On Monday August 4, [email protected] wrote:
> On Mon, Aug 04, 2008 at 11:03:27AM +1000, Neil Brown wrote:
> > - use i_mutex to protect internal changes too, and drop i_mutex while
> > doing internal restructuring. This would need some VFS changes so
> > that dropping i_mutex would be safe. It would require some way to
> > lock an individual dentry. Probably you would lock it under
> > i_mutex by setting a flag bit, wait for the flag on some inode-wide
> > waitqueue, and drop the lock by clearing the flag and waking the
> > waitqueue. And you are never allowed to look at ->d_inode if the
> > lock flag is set.
> Isn't there a lot of kernel code that assumes that following ->d_inode
> is safe? Or are you only worried about looking at certain
> filesystem-internal fields of d_inode?
I overstated that restriction a bit.
The way ->d_inode works is that it is set once and then never changed.
A rename doesn't change ->d_inode, it changes the name in the dentry,
and possibly the ->d_parent pointer. An unlink also leaves ->d_inode
alone and just unhashes the dentry. ->d_inode is never cleared until
the dentry is freed.
So ->d_inode starts as NULL, is (possibly) set to a value, and stays
Currently if the name exists, then ->d_inode will be set non-NULL
under i_mutex and so a NULL value will never be visible outside of
i_mutex. If the name doesn't exist, a NULL value *will* be visible
outside of i_mutex and it could subsequently get (under i_mutex) set
when name is created.

(Records excerpted from a collection)
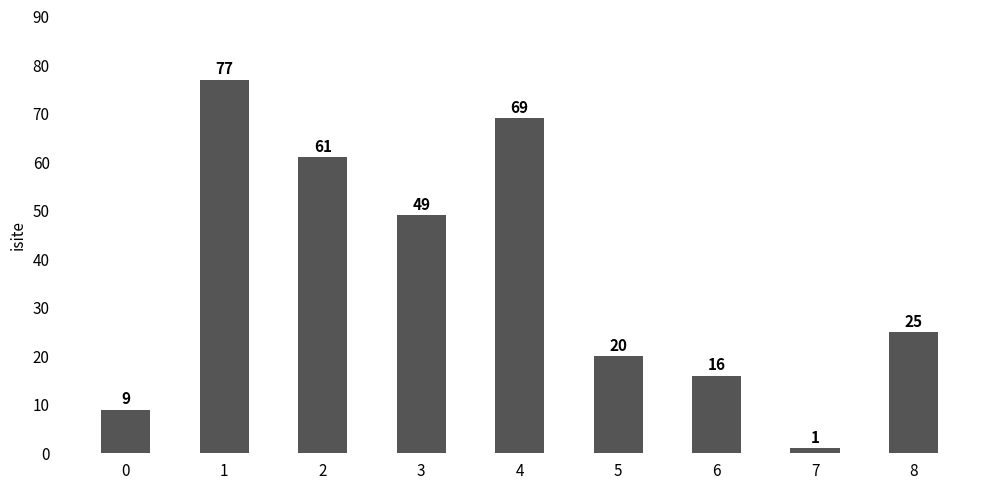

What is the sum of the values at 2 and 4?

130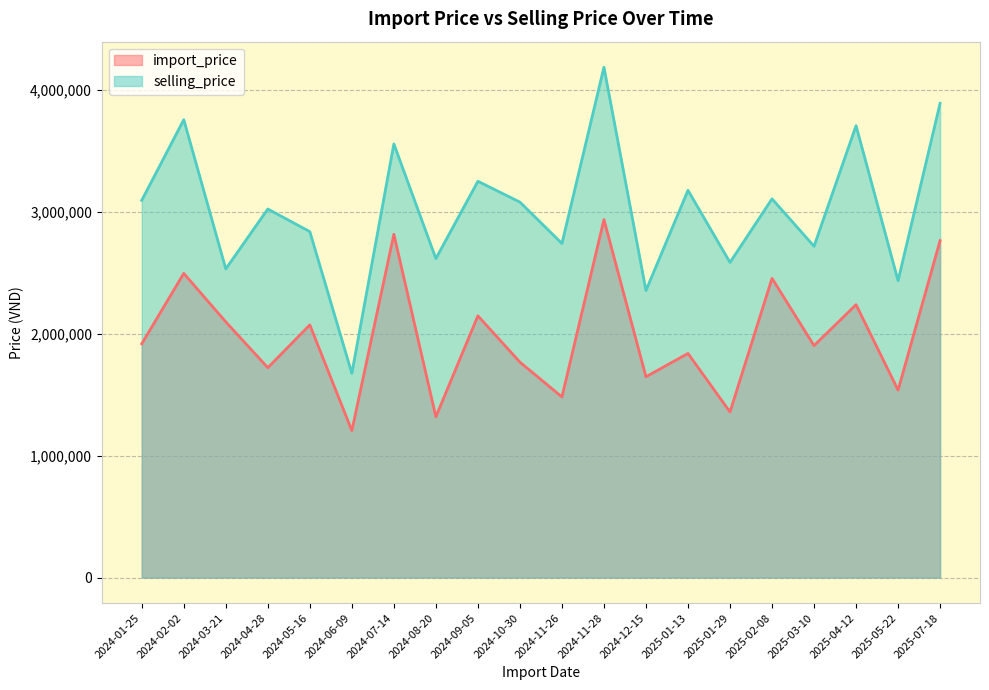

What is the minimum value for selling_price?

1676541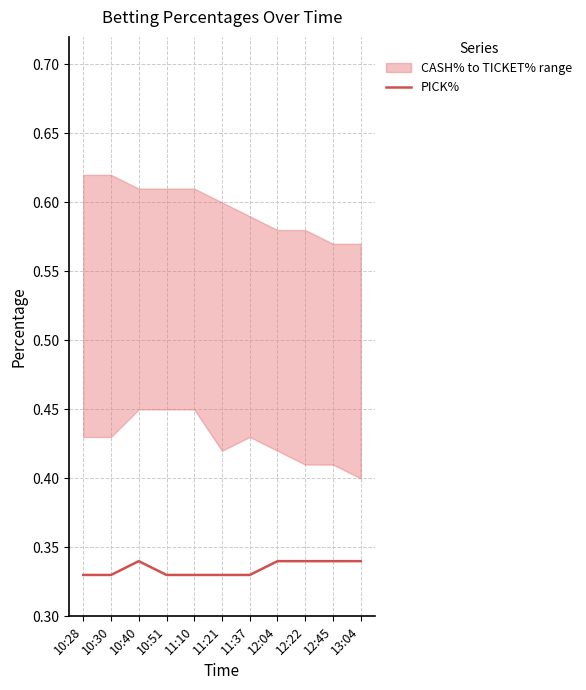

At which category does the chart reach its minimum across all series?

10:28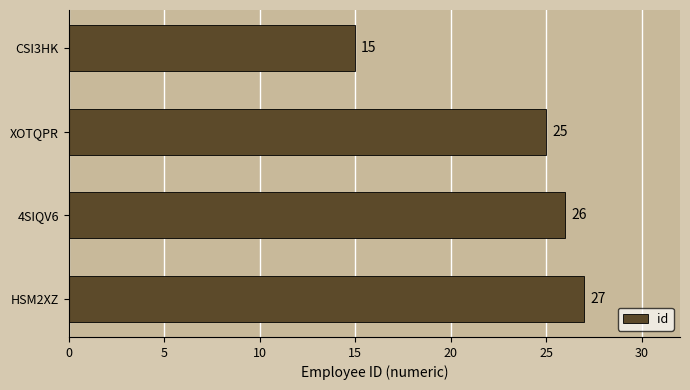

True or false: the data shows 25 at XOTQPR.

True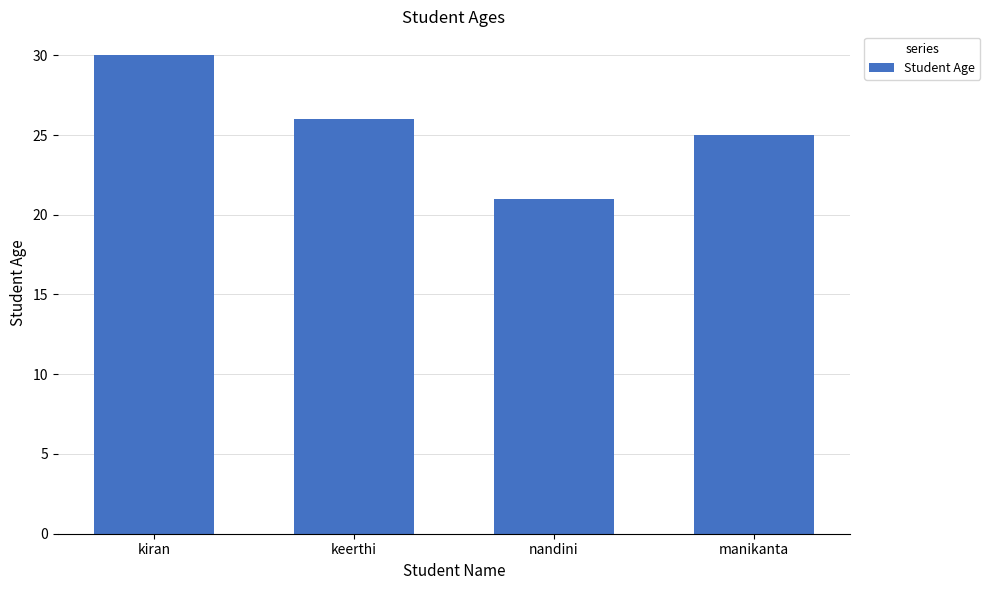

The value at keerthi is 40. True or false?

False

EXERCISE TASKS:
**1)** According to the kernel mailing-list thread, what does a rename change in a dentry?
**2)** List every kernel lock or structure field that the kernel mailing-list thread mentions by name.
**3)** Carry on the kernel mailing-list thread about dentry locking, starting right after its last sentence.

RESULTS:
**1)** A rename changes the name in the dentry and possibly the ->d_parent pointer.

**2)** i_mutex, ->d_inode, ->d_parent

**3)**
If i_mutex is allowed to be dropped early, then a premature NULL could
be visible in ->d_inode for a name that does exist. This is the case
the needs to be guarded against.
So when I said "you are never allowed to look at ->d_inode ...." I
could have said "you are never allowed to see a NULL in ->d_inode ..."
While lots of places dereference ->d_inode, relative few do it in a
context where ->d_inode could be NULL, and these are probably all in
fs/namei.c or related code. Most of them would be fairly easy to get
to work with dentry locking.
The problem case is rename (as it always is). With rename, d_move
needs to be called after the filesystem has committed to the rename,
but before i_mutex is dropped. That would be awkward for filesystems
that needed to collect garbage or whatever before completing the
I would probably address this by allowing ->rename to return -EAGAIN
with the meaning that i_mutex was dropped but nothing was committed
to, and that vfs_rename_* should try again from the top. Presumably
->rename will have done some garbage collection or whatever is needed
and the next call to ->rename has a much better chance of going
through without needing to drop the lock. I don't know if livelocks
could be a problem with this approach.
> The locking required to keep the filesystem namespace consistent is
> difficult and important, so I think changing it would require an
> extremely careful description of the new design and a commitment from
> some filesystem developers to actually take advantage of it....
An "extremely careful description of the new design" is something we
could happily see more of in the kernel world, isn't it :-)